When New Hampshire voted on Chris Sununu, they had thoughts of the success and prosperity seen under his father, John Sununu, who served three consecutive terms from 1996 to 2002 before moving into the U.S. Senate. New Hampshire was hoping to get back to fiscal conservatism after seeing the budget increase under Democratic Gov. Maggie Hassan. To support him, New Hampshire voted him a majority of Republicans to pave his way. We can’t recall the last time the House has not passed the governor’s budget.  Until now.

New Hampshire voted for someone they thought would stand up for the New Hampshire family’s wallets, not try to drain the spare change from their children’s piggy banks. This is not the fiscal conservative that people looked for in a Republican. But then again this is the same man who declared his full-hearted support for Planned Parenthood and all it stood for in a live-streamed voting session of the Executive Council. Then the next day, declared that Planned Parenthood had “tricked him” into that vote. So either he doesn’t read the bills put before him or he just simply doesn’t understand them. Since he had voted against the bill only a year before, it seems more likely that someone read a poll to him and said in this way he could win votes from both sides of the table. Winning the election was all he cared about, so he could jump to a U.S. Senate seat in 2020.

It seems that a higher salary is all he is aiming at. This is evidenced by the fact that he took the highest possible gubernatorial salary he could since before Craig Benson was in office, and then the first thing he did in office was give himself a 2 percent raise.
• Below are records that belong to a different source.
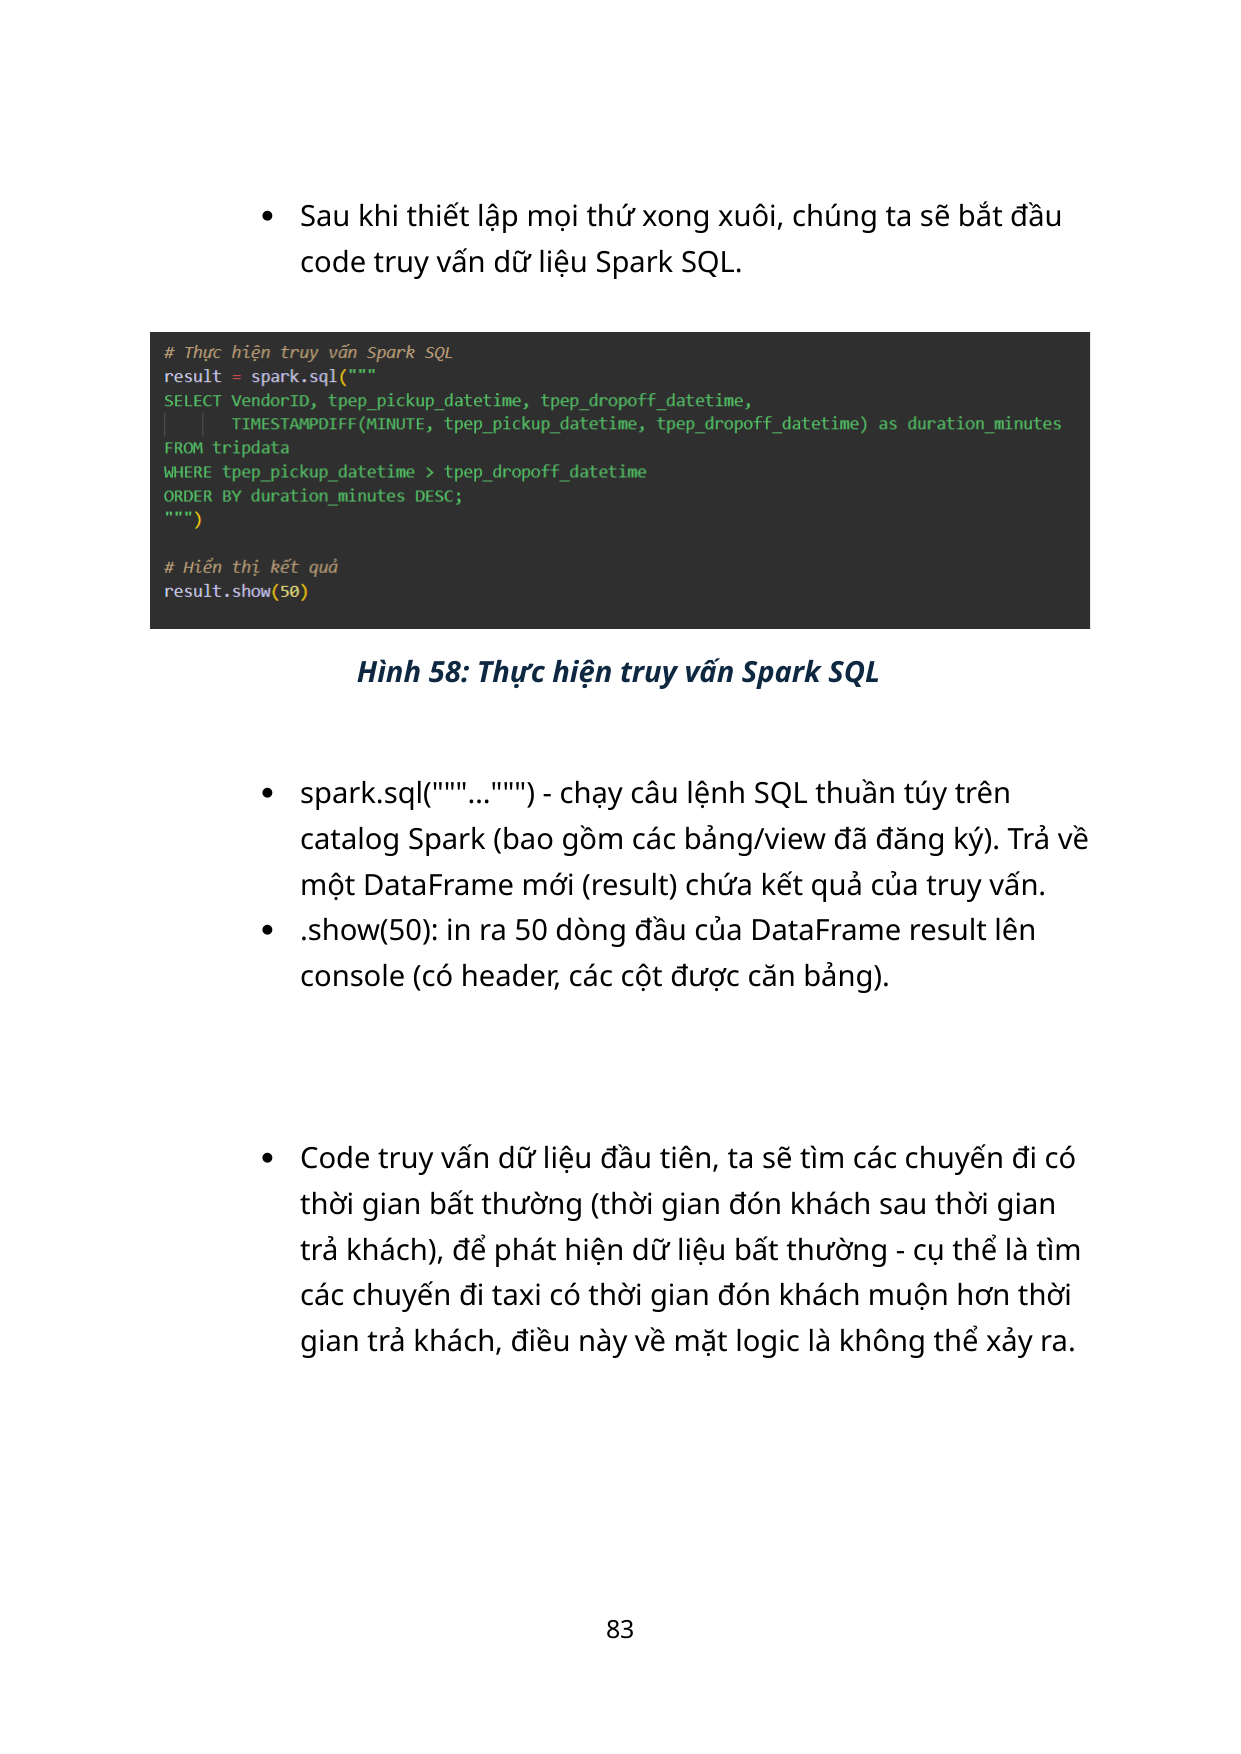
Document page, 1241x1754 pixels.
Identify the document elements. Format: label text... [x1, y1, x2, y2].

picture [150, 332, 1091, 629]
text Code truy vấn dữ liệu đầu tiên, ta sẽ tìm các chuyến đi có thời gian bất thường (thời gian đón khách sau thời gian trả khách), để phát hiện dữ liệu bất thường - cụ thể là tìm các chuyến đi taxi có thời gian đón khách muộn hơn thời gian trả khách, điều này về mặt logic là không thể xảy ra. [262, 1138, 1090, 1360]
text spark.sql("""…""") - chạy câu lệnh SQL thuần túy trên catalog Spark (bao gồm các bảng/view đã đăng ký). Trả về một DataFrame mới (result) chứa kết quả của truy vấn. [262, 773, 1090, 904]
text Hình : Thực hiện truy vấn Spark SQL [150, 652, 1090, 691]
text .show(50): in ra 50 dòng đầu của DataFrame result lên console (có header, các cột được căn bảng). [262, 909, 1090, 995]
text Sau khi thiết lập mọi thứ xong xuôi, chúng ta sẽ bắt đầu code truy vấn dữ liệu Spark SQL. [262, 196, 1090, 281]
I encourage the Republicans and Democrats in both the House and Senate to think about the New Hampshire people when amending and voting on the budget. To think about the fact that we’ve done all we can to support our communities. To remember that many communities have voted down increasing taxes for full-day kindergarten because we simply can’t afford it and let the individual communities make that decision based on what they can and cannot do. It’s not that we don’t want to support our children. I have a child in public elementary school and had two children already graduate from public school, so I understand and value the education they get because I want them to have the best possible future. One of those children wants to be a teacher herself.

I urge our legislature to remember that our small businesses cannot afford to increase their tax burdens and that any increase to them will force them to let go of more employees (those that still have employees). To remember that more than one large businesses are leaving the state due to the cost of doing business here already and when they leave, they take much needed jobs with them.

It is important that we remember the people who pay the taxes in the state when voting on a budget and why they voted for you in the first place. The current governor may not remember them, but I have faith that our elected legislature will.